Dr. Kara Brisson-Boivin is the Director of Research for MediaSmarts- Canada’s non-profit centre for digital media literacy. She is responsible for the planning, methodology, implementation, and dissemination of key findings from original MediaSmarts’ research studies as well as evaluations of MediaSmarts’ programs. Dr. Brisson-Boivin also holds an appointment as an Adjunct Research Professor in the Sociology Department at Carleton University. She works with a number of partners on online issues including digital well-being, digital equity and inclusion, privacy, hate, activism, and algorithms and artificial intelligence. She leads MediaSmarts’ efforts to centre and empower youth voices in the field of digital media literacy education as well as their advocacy for a national digital media literacy strategy for Canada.
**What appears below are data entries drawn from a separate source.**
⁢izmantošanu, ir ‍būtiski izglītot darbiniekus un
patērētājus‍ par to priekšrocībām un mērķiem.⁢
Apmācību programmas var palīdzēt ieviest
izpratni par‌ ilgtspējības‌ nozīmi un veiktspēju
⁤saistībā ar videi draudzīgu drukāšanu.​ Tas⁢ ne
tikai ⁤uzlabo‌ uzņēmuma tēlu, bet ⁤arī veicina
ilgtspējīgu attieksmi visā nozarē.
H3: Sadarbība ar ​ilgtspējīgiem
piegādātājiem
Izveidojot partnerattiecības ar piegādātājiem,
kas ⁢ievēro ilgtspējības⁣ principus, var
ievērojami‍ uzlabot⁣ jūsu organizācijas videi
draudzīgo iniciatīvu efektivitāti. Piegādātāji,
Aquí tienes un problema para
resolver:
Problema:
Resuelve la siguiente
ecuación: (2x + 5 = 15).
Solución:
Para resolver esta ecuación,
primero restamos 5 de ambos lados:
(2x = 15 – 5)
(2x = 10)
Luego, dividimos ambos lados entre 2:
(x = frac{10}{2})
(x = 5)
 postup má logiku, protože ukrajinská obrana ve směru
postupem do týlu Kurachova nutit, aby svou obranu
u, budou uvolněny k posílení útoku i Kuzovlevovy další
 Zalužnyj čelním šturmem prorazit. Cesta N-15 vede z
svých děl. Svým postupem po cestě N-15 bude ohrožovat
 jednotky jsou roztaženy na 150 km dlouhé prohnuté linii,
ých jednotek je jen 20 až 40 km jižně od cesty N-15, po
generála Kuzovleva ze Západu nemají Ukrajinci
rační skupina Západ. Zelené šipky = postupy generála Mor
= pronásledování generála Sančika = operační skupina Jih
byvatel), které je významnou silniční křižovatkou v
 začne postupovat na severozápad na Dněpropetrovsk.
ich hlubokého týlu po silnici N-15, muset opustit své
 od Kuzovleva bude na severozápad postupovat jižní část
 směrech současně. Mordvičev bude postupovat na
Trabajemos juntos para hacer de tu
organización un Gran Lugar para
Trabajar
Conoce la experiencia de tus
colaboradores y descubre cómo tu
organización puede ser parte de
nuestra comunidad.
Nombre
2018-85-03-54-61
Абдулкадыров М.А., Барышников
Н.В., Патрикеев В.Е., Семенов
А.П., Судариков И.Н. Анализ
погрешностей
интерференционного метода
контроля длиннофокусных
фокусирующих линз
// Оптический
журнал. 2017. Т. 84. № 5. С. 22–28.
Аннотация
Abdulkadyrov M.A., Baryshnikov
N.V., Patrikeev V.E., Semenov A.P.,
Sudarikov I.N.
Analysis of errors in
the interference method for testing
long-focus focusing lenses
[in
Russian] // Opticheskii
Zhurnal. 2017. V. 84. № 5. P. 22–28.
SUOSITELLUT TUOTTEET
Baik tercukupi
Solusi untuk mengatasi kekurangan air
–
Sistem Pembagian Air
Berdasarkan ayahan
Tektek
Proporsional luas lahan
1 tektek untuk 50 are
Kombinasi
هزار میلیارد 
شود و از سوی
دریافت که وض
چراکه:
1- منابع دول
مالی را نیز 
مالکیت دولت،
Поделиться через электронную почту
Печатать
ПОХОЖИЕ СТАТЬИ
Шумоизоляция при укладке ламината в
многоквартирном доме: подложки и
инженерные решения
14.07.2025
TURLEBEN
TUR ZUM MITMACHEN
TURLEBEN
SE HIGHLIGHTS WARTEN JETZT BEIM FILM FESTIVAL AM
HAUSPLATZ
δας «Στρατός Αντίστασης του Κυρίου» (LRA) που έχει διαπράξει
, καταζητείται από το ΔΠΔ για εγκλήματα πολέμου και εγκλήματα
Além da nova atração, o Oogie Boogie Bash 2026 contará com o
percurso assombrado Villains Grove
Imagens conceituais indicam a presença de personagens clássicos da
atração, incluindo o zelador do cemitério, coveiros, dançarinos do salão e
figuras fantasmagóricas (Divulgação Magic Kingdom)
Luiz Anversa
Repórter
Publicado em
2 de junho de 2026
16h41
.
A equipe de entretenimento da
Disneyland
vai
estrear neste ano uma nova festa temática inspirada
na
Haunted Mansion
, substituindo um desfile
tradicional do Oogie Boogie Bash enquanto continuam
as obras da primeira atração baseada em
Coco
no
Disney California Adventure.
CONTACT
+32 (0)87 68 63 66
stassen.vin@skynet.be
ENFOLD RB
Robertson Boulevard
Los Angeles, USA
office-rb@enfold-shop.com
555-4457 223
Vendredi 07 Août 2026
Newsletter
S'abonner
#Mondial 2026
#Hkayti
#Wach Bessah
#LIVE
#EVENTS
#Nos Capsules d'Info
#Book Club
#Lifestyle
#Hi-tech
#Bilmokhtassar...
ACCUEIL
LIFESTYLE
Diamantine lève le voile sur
Student Concerns Subcommittee Chair: J Overholser

J Overholser is a PhD student at the University of Calgary. Their work both in academia as a queer and trans* studies scholar and within community/public service has been built upon a foundation of critical social theories. Thus, J emphasizes the need to apply academic research, knowledge, and inquiry to address contemporary inequalities and marginalization faced by a variety of communities and their members. With this foundation J also focuses on improving the accessibility and inclusiveness of academic/research institutions and spaces. J is truly excited to bring their academic experiences and background in 2SLGBTQ+ community outreach to this position. Most notably when it comes to collecting and disseminating information and resources to help address specific community concerns, further building knowledge mobilization networks to support graduate students, and engaging in accessible and informal communication methods.